**Records to process:**
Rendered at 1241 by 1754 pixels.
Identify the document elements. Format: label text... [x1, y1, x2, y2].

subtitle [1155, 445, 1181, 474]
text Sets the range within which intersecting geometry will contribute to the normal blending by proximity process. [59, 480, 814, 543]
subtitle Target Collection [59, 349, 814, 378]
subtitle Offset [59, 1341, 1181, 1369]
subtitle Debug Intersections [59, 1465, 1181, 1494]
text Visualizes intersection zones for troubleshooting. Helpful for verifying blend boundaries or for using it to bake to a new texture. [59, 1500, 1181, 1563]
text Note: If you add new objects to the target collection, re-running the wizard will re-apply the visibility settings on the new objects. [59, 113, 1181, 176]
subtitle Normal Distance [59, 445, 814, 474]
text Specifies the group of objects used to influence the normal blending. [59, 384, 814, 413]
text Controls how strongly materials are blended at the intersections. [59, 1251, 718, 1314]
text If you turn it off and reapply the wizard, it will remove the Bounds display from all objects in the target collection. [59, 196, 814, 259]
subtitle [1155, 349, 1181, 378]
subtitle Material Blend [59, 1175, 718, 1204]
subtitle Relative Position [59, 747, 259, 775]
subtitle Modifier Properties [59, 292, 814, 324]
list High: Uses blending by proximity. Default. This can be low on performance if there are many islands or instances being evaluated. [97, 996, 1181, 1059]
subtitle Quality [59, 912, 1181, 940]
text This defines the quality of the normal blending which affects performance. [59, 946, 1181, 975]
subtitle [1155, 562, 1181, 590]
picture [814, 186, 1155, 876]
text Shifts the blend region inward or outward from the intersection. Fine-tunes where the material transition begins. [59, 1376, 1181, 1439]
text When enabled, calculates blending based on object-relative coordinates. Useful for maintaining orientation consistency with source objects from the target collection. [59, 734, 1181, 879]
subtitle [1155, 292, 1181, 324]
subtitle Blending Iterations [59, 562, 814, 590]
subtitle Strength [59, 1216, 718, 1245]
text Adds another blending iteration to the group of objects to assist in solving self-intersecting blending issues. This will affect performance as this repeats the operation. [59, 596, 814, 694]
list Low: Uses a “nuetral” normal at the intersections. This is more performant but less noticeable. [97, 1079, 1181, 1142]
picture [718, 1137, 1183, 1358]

**Task statement:**
Write out the entries from the very beginning down to and including the line that contains "Identify the document", reproducing each line without any change.

**Solution to the problem:**
Rendered at 1241 by 1754 pixels.
Identify the document elements. Format: label text... [x1, y1, x2, y2].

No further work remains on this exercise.